• TESTO DEL DOCUMENTO:
____

Ciò su cui è necessario concentrarsi è la corretta gestione di questo materiale: fasi come il recupero e il riciclo ne ridurrebbero concretamente la dispersione nell’ambiente. Difatti, le linee guida di governi e associazioni ambientaliste si focalizzano sempre più su una maggiore responsabilizzazione del consumatore, incoraggiando al tempo stesso l’uso di materiali sostenibili.
Il turismo sostenibile post-pandemia: utopia o realtà?
La pandemia ci ha colto tutti di sorpresa. I piccoli passi a tutela dell’ambiente fatti finora sembrano vanificati. Stiamo combattendo strenuamente per vincere la guerra contro un virus che ha portato via le nostre vite di sempre, ma non riusciamo a vedere quanto la salute del mondo sia altrettanto in pericolo.
Quando potremo finalmente deporre le armi contro il Covid infatti, potrebbe essere già troppo tardi.
Tuttavia, la ripartenza delle attività più duramente colpite dalla pandemia potrebbe essere l’ultima opportunità che abbiamo per arginare gli effetti collaterali dell’inquinamento dalla plastica.
Il turismo probabilmente è uno di quei settori dove possiamo fare di più, dove fin da subito e con pochi ma importanti accorgimenti potremo vedere i primi risultati. Possiamo quindi tornare a parlare di turismo sostenibile anche dopo la pandemia a patto che, come sempre, tutti facciano la loro parte.
Cosa è stato fatto fino ad ora?
Alla vigilia della stagione estiva 2020, l’ONU ha dato un segnale in questo senso. Con la Global Tourism Plastics Initiative, il settore turistico è stato coinvolto attivamente nella lotta all’l’inquinamento da rifiuti sanitari. L’iniziativa era guidata dal Programma Ambientale delle Nazioni Unite (UNEP) e dall’Organizzazione Mondiale del Turismo (UNWTO) in collaborazione con la Fondazione Ellen MacArthur.

____

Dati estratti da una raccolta

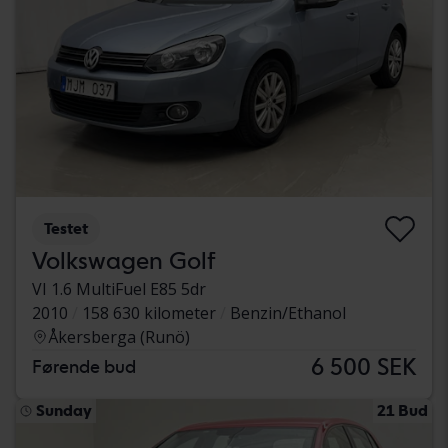
Testet
Volkswagen Golf
VI 1.6 MultiFuel E85 5dr
2010
158 630 kilometer
Benzin/Ethanol
Åkersberga (Runö)
6 500 SEK
Førende bud
Sunday
21 Bud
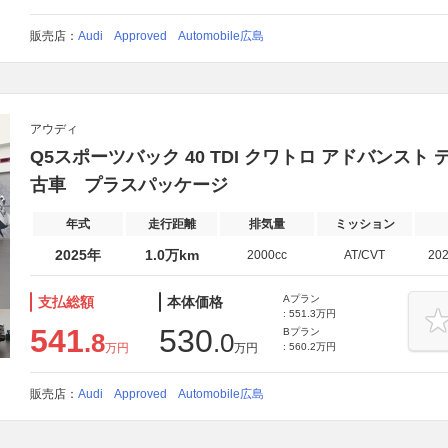
販売店：
Audi Approved Automobile広島
アウディ
Q5スポーツバック 40 TDI クワトロ アドバンスト
古車 プラスパッケージ
年式
走行距離
排気量
ミッション
2025年
1.0万km
2000cc
AT/CVT
20
Aプラン
支払総額
本体価格
: 551.3万円
541
530
Bプラン
.8
.0
万円
万円
: 560.2万円
販売店：
Audi Approved Automobile広島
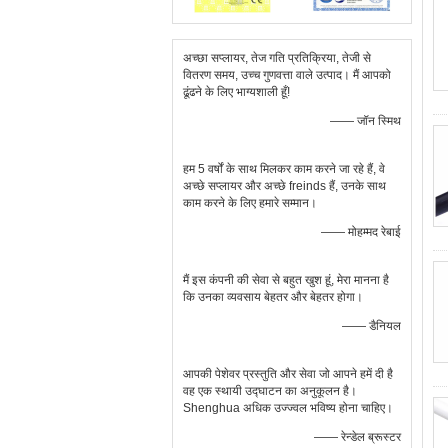
अच्छा सप्लायर, तेज गति प्रतिक्रिया, तेजी से
वितरण समय, उच्च गुणवत्ता वाले उत्पाद। मैं आपको
ढूंढने के लिए भाग्यशाली हूँ!
—— जॉन स्मिथ
हम 5 वर्षों के साथ मिलकर काम करने जा रहे हैं, वे
अच्छे सप्लायर और अच्छे freinds हैं, उनके साथ
काम करने के लिए हमारे सम्मान।
—— मोहम्मद रेबाई
मैं इस कंपनी की सेवा से बहुत खुश हूं, मेरा मानना ​​है
कि उनका व्यवसाय बेहतर और बेहतर होगा।
—— डैनियल
आपकी पेशेवर प्रस्तुति और सेवा जो आपने हमें दी है
वह एक स्थायी उद्घाटन का अनुकूलन है।
Shenghua अधिक उज्ज्वल भविष्य होना चाहिए।
—— रेन्डेल ब्रूस्टर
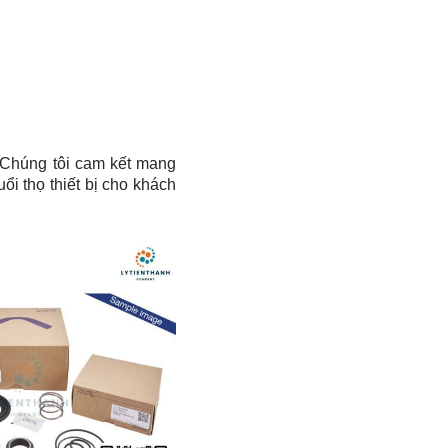
 Chúng tôi cam kết mang
i thọ thiết bị cho khách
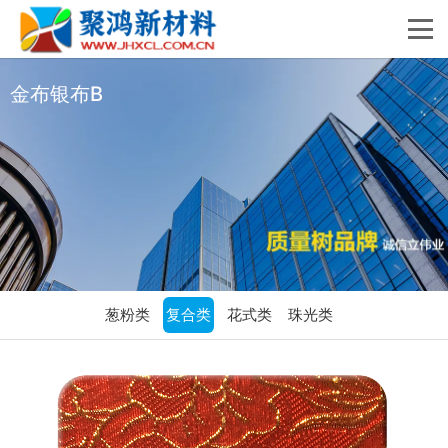
金布银布B
葱粉类
复合类
花式类
珠光类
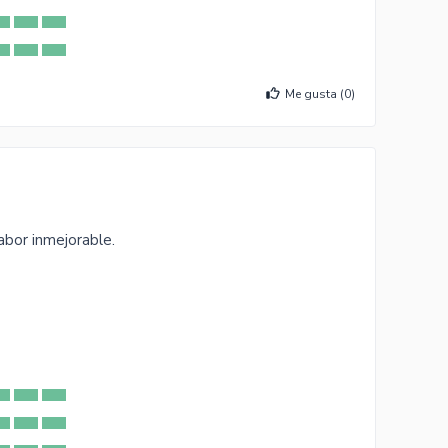
Me gusta (
0
)
abor inmejorable.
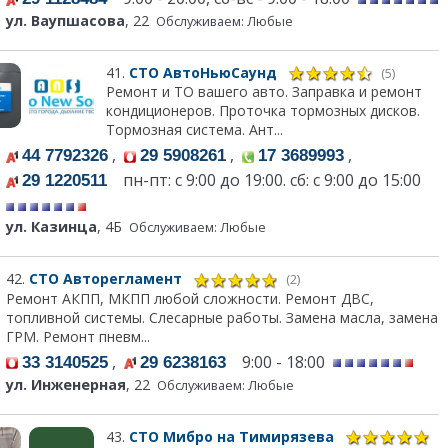
ул. Ваупшасова
, 22
Обслуживаем: Любые
41.
СТО АвтоНьюСаунд
(5)
Ремонт и ТО вашего авто. Заправка и ремонт
кондиционеров. Проточка тормозных дисков.
Тормозная система. Ант...
,
,
,
44 7792326
29 5908261
17 3689993
пн-пт: с 9:00 до 19:00. сб: с 9:00 до 15:00
29 1220511
ул. Казинца
, 4Б
Обслуживаем: Любые
42.
СТО Авторегламент
(2)
Ремонт АКПП, МКПП любой сложности. Ремонт ДВС,
топливной системы. Слесарные работы. Замена масла, замена
ГРМ. Ремонт пневм...
,
9:00 - 18:00
33 3140525
29 6238163
ул. Инженерная
, 22
Обслуживаем: Любые
43.
СТО Мибро на Тимирязева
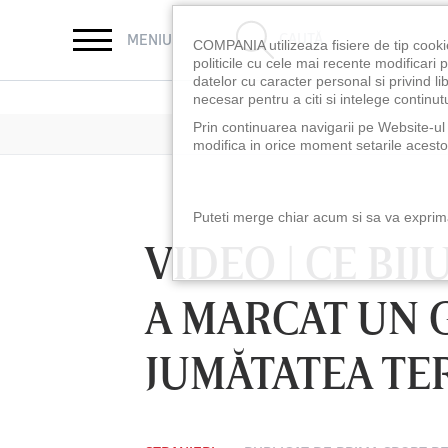
CAUTĂ
MENIU
COMPANIA utilizeaza fisiere de tip cooki
politicile cu cele mai recente modificar
datelor cu caracter personal si privind l
necesar pentru a citi si intelege continutu
Prin continuarea navigarii pe Website-ul n
modifica in orice moment setarile acestor
Puteti merge chiar acum si sa va exprimat
VIDEO | CE BI
A MARCAT UN G
JUMĂTATEA TE
LUNI 10 AUG, 18:30
LUNI 10 AUG, 21:3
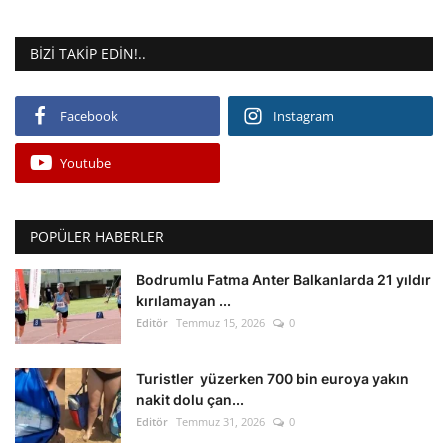
BIZI TAKIP EDIN!..
Facebook
Instagram
Youtube
POPÜLER HABERLER
Bodrumlu Fatma Anter Balkanlarda 21 yıldır
kırılamayan ...
Editör
Temmuz 15, 2026
0
Turistler yüzerken 700 bin euroya yakın
nakit dolu çan...
Editör
Temmuz 31, 2026
0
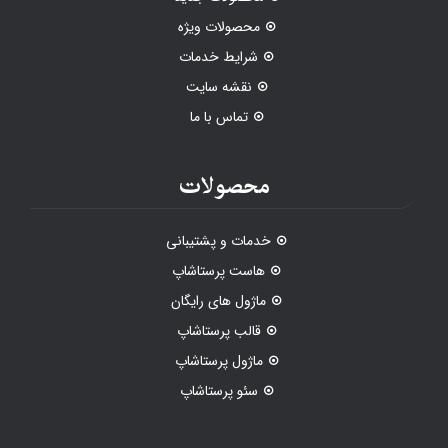
محصولات ویژه
شرایط خدمات
نقشه سایت
تماس با ما
محصولات
خدمات و پشتیبانی
هاست پرستاشاپ
ماژول های رایگان
قالب پرستاشاپ
ماژول پرستاشاپ
سئو پرستاشاپ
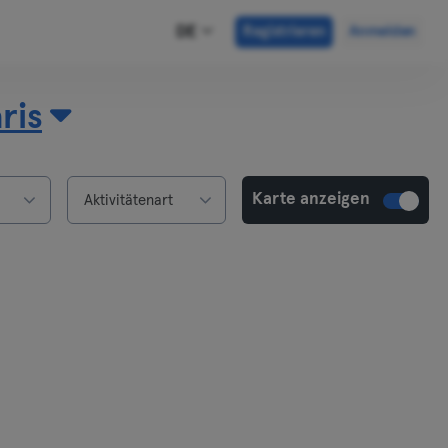
DE
Registrieren
Anmelden
ris
Karte anzeigen
Aktivitätenart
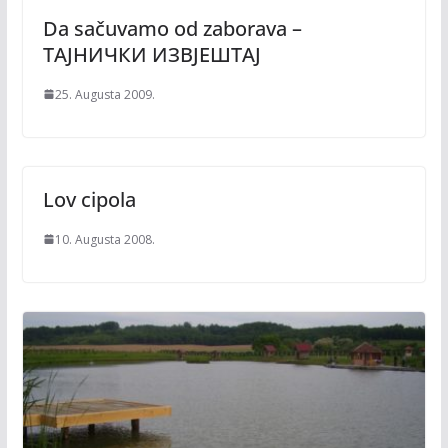
Da sačuvamo od zaborava –
ТАЈНИЧКИ ИЗBЈЕШТАЈ
25. Augusta 2009.
Lov cipola
10. Augusta 2008.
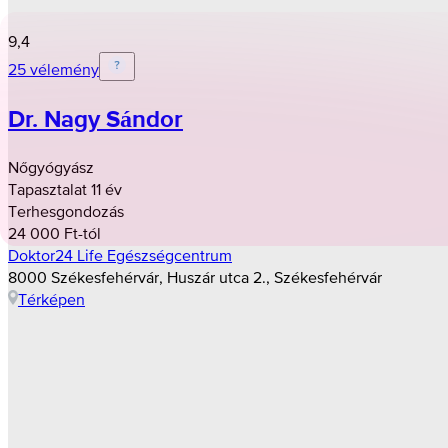
9,4
25 vélemény
Dr. Nagy Sándor
Nőgyógyász
Tapasztalat 11 év
Terhesgondozás
24 000 Ft-tól
Doktor24 Life Egészségcentrum
8000 Székesfehérvár, Huszár utca 2., Székesfehérvár
Térképen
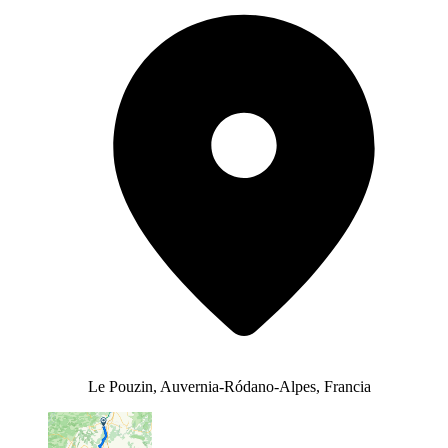
Le Pouzin, Auvernia-Ródano-Alpes, Francia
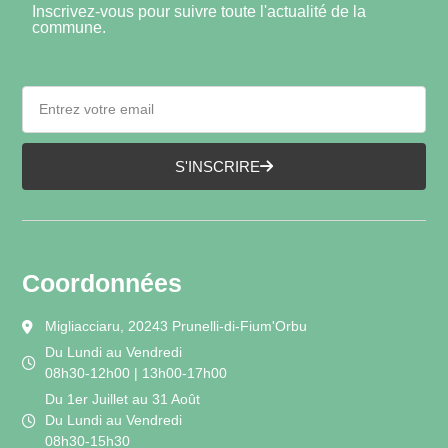
Inscrivez-vous pour suivre toute l'actualité de la
commune.
S'INSCRIRE
Coordonnées
Migliacciaru, 20243 Prunelli-di-Fium'Orbu
Du Lundi au Vendredi
08h30-12h00 | 13h00-17h00
Du 1er Juillet au 31 Août
Du Lundi au Vendredi
08h30-15h30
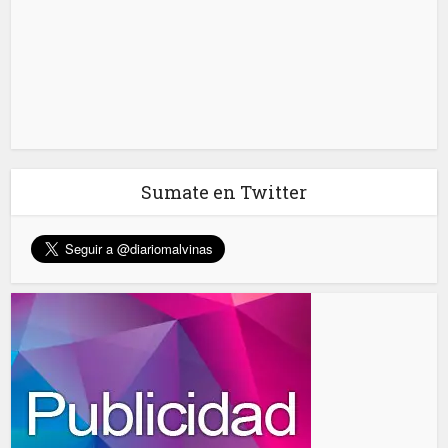
Sumate en Twitter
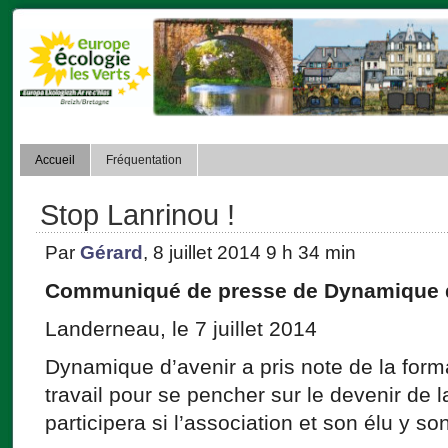
Accueil
Fréquentation
Stop Lanrinou !
Par
Gérard
, 8 juillet 2014 9 h 34 min
Communiqué de presse de Dynamique d
Landerneau, le 7 juillet 2014
Dynamique d’avenir a pris note de la form
travail pour se pencher sur le devenir de l
participera si l’association et son élu y so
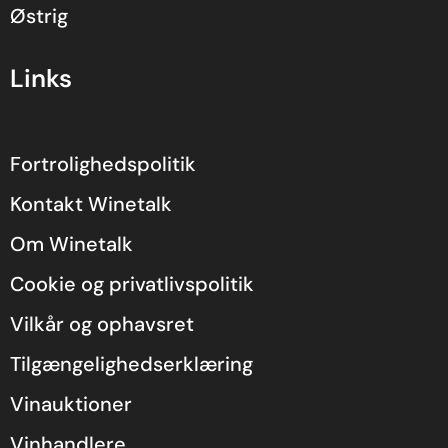
Østrig
Links
Fortrolighedspolitik
Kontakt Winetalk
Om Winetalk
Cookie og privatlivspolitik
Vilkår og ophavsret
Tilgængelighedserklæring
Vinauktioner
Vinhandlere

____

• COMPITI DELL'ESERCIZIO:
a. Secondo il testo sul turismo sostenibile dopo la pandemia, quali due organizzazioni guidavano la Global Tourism Plastics Initiative?
b. Prosegui il testo sul turismo sostenibile dopo la pandemia, ripartendo dopo la sua ultima frase.

• RISPOSTE ALL'ESERCIZIO:
a. Il Programma Ambientale delle Nazioni Unite (UNEP) e l'Organizzazione Mondiale del Turismo (UNWTO).

b.
L’unione di queste forze, ha portato a stilare un serie di raccomandazioni utili alla causa:
- ridurre l’impatto della plastica;
- coinvolgere e responsabilizzare i fornitori;
- ottimizzare i processi di smaltimento;
- garantire una comunicazione continua e trasparente sia con il personale che con gli ospiti durante e dopo la pandemia.
Le maggiori compagnie turistiche globali quali Accor, Club Med, Iberostar Group e Melco Resorts hanno accolto l’invito e sono diventate firmatarie ufficiali dell’iniziativa. Le quattro organizzazioni si sono unite ad altri venti firmatari, impegnandosi pubblicamente ad eliminare la plastica monouso non necessaria, prediligendo l’uso di imballaggi e articoli in plastica riciclabili o compostabili. Il loro impegno prevede anche il sostegno continuo verso un’economia circolare della plastica, basato sul recupero e il corretto smaltimento.
Favia e il suo tubetto in alluminio che punta all’impatto zero
Ora che le aziende turistiche hanno accolto positivamente l’iniziativa, restano da coinvolgere le aziende produttrici di dispositivi per la protezione individuale monouso (ove possibile).
Favia, azienda leader nella produzione di tubetti in alluminio, è scesa in campo con un progetto che risponde all’esigenza di ridurre l’impatto ambientale del packaging di plastica: un tubetto in alluminio per gel igienizzante mani. L’innovazione sta tutta nelle sue caratteristiche:
- un corpo di alluminio riciclabile al 100% con un processo di riciclo che non ne compromette le qualità, riducendo l’impatto energetico per produzione della materia prima;
- tappo di chiusura realizzabile in plastica riciclabile o in biopolimero
- ecologico, igienico, leggero, comodo da trasportare e completamente personalizzabile;
- zero sprechi grazie al formato a tubetto.
Prospettive future (ma non troppo) nella lotta alla pandemia della plastica
Per affrontare le sfide di sostenibilità durante la pandemia, sono richiesti importanti progressi tecnologici e approcci sostenibili da parte di aziende, governi e dalla comunità scientifica. Le strategie messe in atto in tutto il mondo devono tenere necessariamente conto dell’andamento della pandemia e delle mobilità globale. Le misure sostenibili prese oggi devono essere sfruttate come opportunità per percorrere quanto prima la strada verso un mondo senza inquinamento.
Alcune misure permettono piani d’azione immediati, mentre per altre sarà necessario attendere prima di vedere qualche risultato in tal senso.
E voi cosa ne pensate? Siamo ancora in tempo per reagire?